Opponents of the changes argue that they would give the Justice Ministry too much control over magistrates, leave prosecutors vulnerable to political pressure, and weaken one of the most important checks on the legislative branch’s powers—the president’s ability to veto the appointment of chief prosecutors. The US State Department, European Commission, and Romanian President Klaus Iohannis agree.
They are further troubled by laws proposed on December 26 that would weaken the strictures on corruption and other financial crimes like graft. Reuters reports that in addition to lessening sentences for taking a bribe, allowing prison terms of less than three years to be served at home, and decriminalizing the use of sexual favors, the proposal would make unprosecutable any “abuse of office offences that cause financial damage of less than 200,000 euros.”
Those in opposition note that the latter proposition would benefit PSD leader Dragnea, who—in addition to his earlier conviction for vote rigging—is currently on trial for abuse of power and is also being investigated for having formed a criminal group that has misappropriated funds from both the European Union and domestic budgets. In the latter case, the Romanian National Anticorruption Directorate has frozen Dragnea’s funds.
Viorica Dăncilă, a member of the European Parliament and close ally of Liviu Dragnea, has been nominated and approved as Romania’s next prime minister. The country’s first female prime minister, she is seen as Dragnea’s puppet and explicitly supports both sets of laws. Saturday, January 20, saw tens of thousands of Romanians flood the streets of the capital Bucharest and other large cities to again protest the new laws on the judiciary.
Many had hoped that the Constitutional Court would overturn the laws, but one portion—the new mechanism for overseeing judges—has already been ruled legal. Other portions of the judicial law will be assessed by January 30. Once the Constitutional Court has weighed in, President Iohannis has only one chance to send the laws back to parliament before he is obligated to sign them. A vocal opponent of the laws, he is expected to do so, and when he does, the protestors hope that their vocal stance, combined with pressure from the European Union and international community will force the PSD-controlled parliament to backtrack.
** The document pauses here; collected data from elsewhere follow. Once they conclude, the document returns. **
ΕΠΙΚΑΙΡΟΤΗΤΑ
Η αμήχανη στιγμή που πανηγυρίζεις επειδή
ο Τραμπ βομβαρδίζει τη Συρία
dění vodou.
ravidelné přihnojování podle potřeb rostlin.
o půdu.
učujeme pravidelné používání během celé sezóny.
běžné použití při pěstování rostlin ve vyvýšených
But such pressures have been tried—and to date failed—in both Hungary and Romania. The PSD government surely knows that they are low on the EU’s list of priorities and are happy to take advantage of their low profile.
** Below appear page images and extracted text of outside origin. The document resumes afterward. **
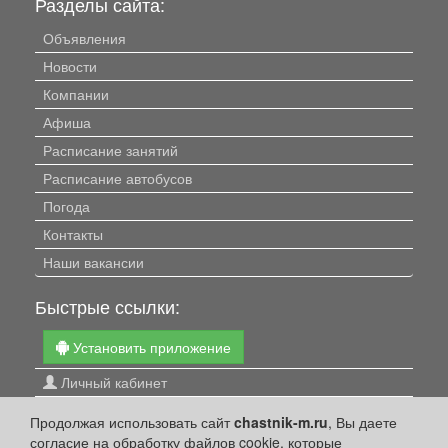
Разделы сайта:
Объявления
Новости
Компании
Афиша
Расписание занятий
Расписание автобусов
Погода
Контакты
Наши вакансии
Быстрые ссылки:
Установить приложение
Личный кабинет
Подать объявление
Продолжая использовать сайт
chastnik-m.ru
, Вы даете
Подать объявление в газету
согласие на обработку файлов cookie, которые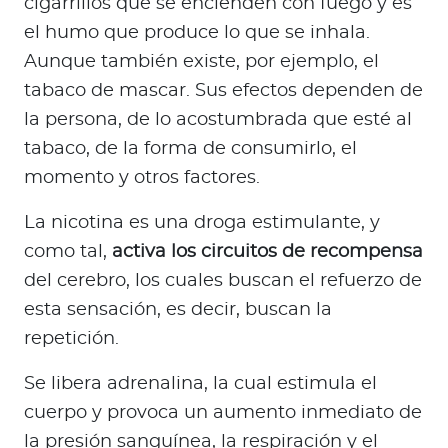
cigarrillos que se encienden con fuego y es
el humo que produce lo que se inhala.
Aunque también existe, por ejemplo, el
tabaco de mascar. Sus efectos dependen de
la persona, de lo acostumbrada que esté al
tabaco, de la forma de consumirlo, el
momento y otros factores.
La nicotina es una droga estimulante, y
como tal,
activa los circuitos de recompensa
del cerebro, los cuales buscan el refuerzo de
esta sensación, es decir, buscan la
repetición.
Se libera adrenalina, la cual estimula el
cuerpo y provoca un aumento inmediato de
la presión sanguínea, la respiración y el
Romania has come far since it first joined the European Union eleven years ago, but it still has many demons yet to exorcise. The past year’s explosion of civic activism and the tireless work of anti-corruption reformers has paid some dividends, and seen the PSD turn back from some of its most hated proposals. But societies do not change overnight, nor do perfectly formed polities emerge unscathed from the yoke of dictatorship. Romania’s citizens seem sure of their European course—they deserve the support to help them stay it.